WORK TO BE COMPLETED:
Everything from the line holding "[170,274,302,285] [69,288,159,296] is" to the last line of the material below must be retyped exactly, minus any pictures.
* * *
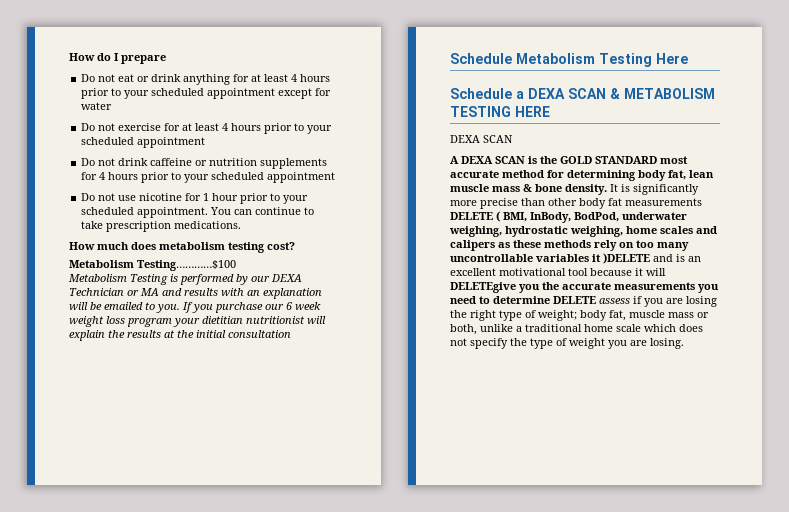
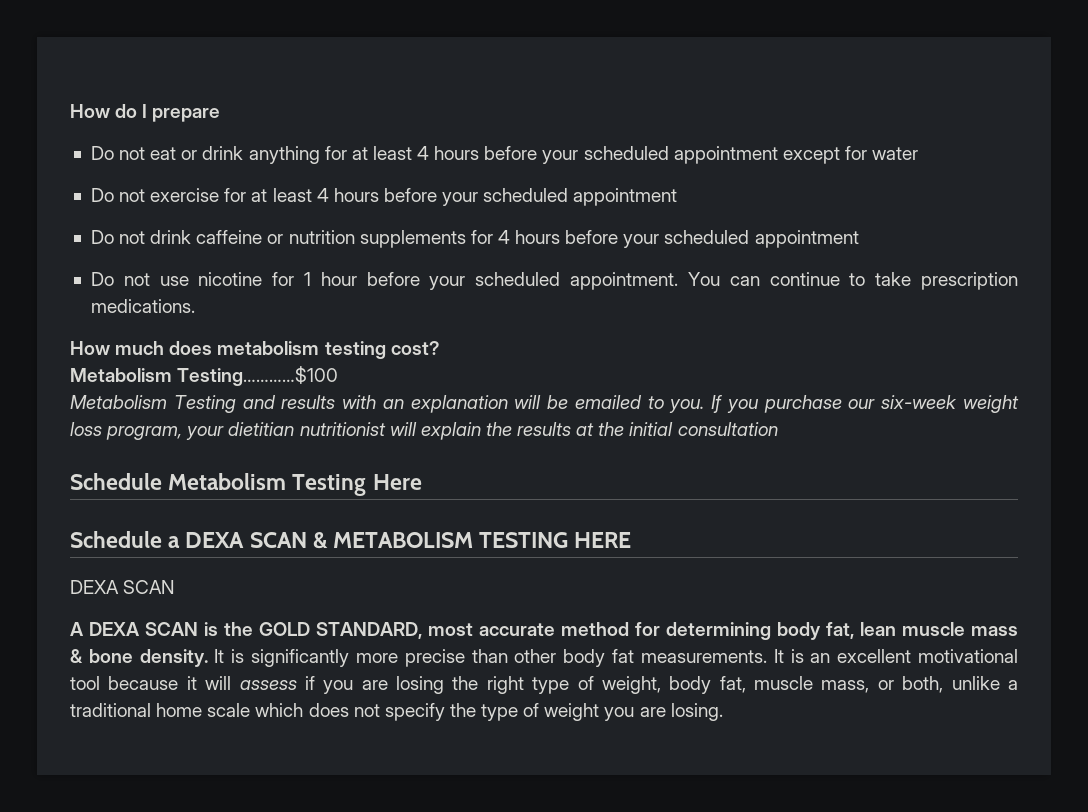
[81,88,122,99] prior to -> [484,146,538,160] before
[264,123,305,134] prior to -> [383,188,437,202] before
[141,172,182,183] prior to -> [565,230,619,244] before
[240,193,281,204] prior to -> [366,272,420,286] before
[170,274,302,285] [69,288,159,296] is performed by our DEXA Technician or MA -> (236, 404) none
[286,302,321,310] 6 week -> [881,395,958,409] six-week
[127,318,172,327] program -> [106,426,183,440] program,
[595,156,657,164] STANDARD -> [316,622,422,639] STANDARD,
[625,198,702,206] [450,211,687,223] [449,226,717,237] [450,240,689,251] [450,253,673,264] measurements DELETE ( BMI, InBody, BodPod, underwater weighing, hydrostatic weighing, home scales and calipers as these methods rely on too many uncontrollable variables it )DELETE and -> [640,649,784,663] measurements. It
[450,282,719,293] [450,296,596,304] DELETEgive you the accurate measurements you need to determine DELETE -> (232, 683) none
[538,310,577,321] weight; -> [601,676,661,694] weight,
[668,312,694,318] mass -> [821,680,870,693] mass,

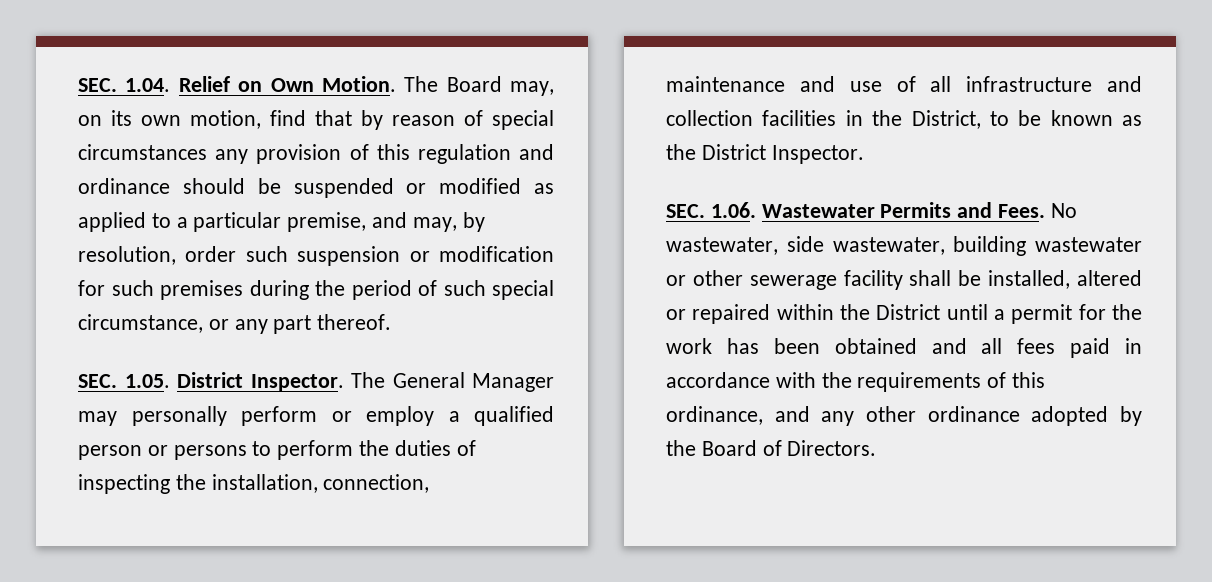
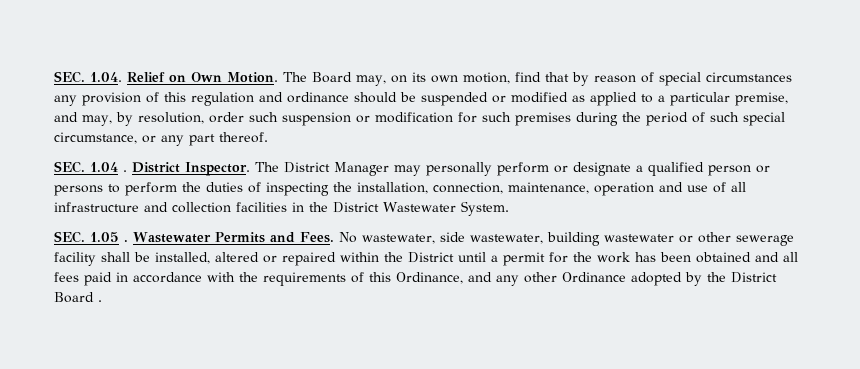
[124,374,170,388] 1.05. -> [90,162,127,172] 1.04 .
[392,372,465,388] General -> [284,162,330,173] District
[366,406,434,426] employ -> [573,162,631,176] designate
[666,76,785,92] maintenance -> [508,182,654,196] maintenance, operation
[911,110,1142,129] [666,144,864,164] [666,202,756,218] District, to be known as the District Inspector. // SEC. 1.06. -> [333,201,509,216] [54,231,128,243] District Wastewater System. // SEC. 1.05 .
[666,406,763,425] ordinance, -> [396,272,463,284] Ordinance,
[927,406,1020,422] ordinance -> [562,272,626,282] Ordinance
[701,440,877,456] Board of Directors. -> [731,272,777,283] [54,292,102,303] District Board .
* * *
YOUR SOLUTION:
[170,274,302,285] [69,288,159,296] is performed by our DEXA Technician or MA -> (236, 404) none
[286,302,321,310] 6 week -> [881,395,958,409] six-week
[127,318,172,327] program -> [106,426,183,440] program,
[595,156,657,164] STANDARD -> [316,622,422,639] STANDARD,
[625,198,702,206] [450,211,687,223] [449,226,717,237] [450,240,689,251] [450,253,673,264] measurements DELETE ( BMI, InBody, BodPod, underwater weighing, hydrostatic weighing, home scales and calipers as these methods rely on too many uncontrollable variables it )DELETE and -> [640,649,784,663] measurements. It
[450,282,719,293] [450,296,596,304] DELETEgive you the accurate measurements you need to determine DELETE -> (232, 683) none
[538,310,577,321] weight; -> [601,676,661,694] weight,
[668,312,694,318] mass -> [821,680,870,693] mass,

[124,374,170,388] 1.05. -> [90,162,127,172] 1.04 .
[392,372,465,388] General -> [284,162,330,173] District
[366,406,434,426] employ -> [573,162,631,176] designate
[666,76,785,92] maintenance -> [508,182,654,196] maintenance, operation
[911,110,1142,129] [666,144,864,164] [666,202,756,218] District, to be known as the District Inspector. // SEC. 1.06. -> [333,201,509,216] [54,231,128,243] District Wastewater System. // SEC. 1.05 .
[666,406,763,425] ordinance, -> [396,272,463,284] Ordinance,
[927,406,1020,422] ordinance -> [562,272,626,282] Ordinance
[701,440,877,456] Board of Directors. -> [731,272,777,283] [54,292,102,303] District Board .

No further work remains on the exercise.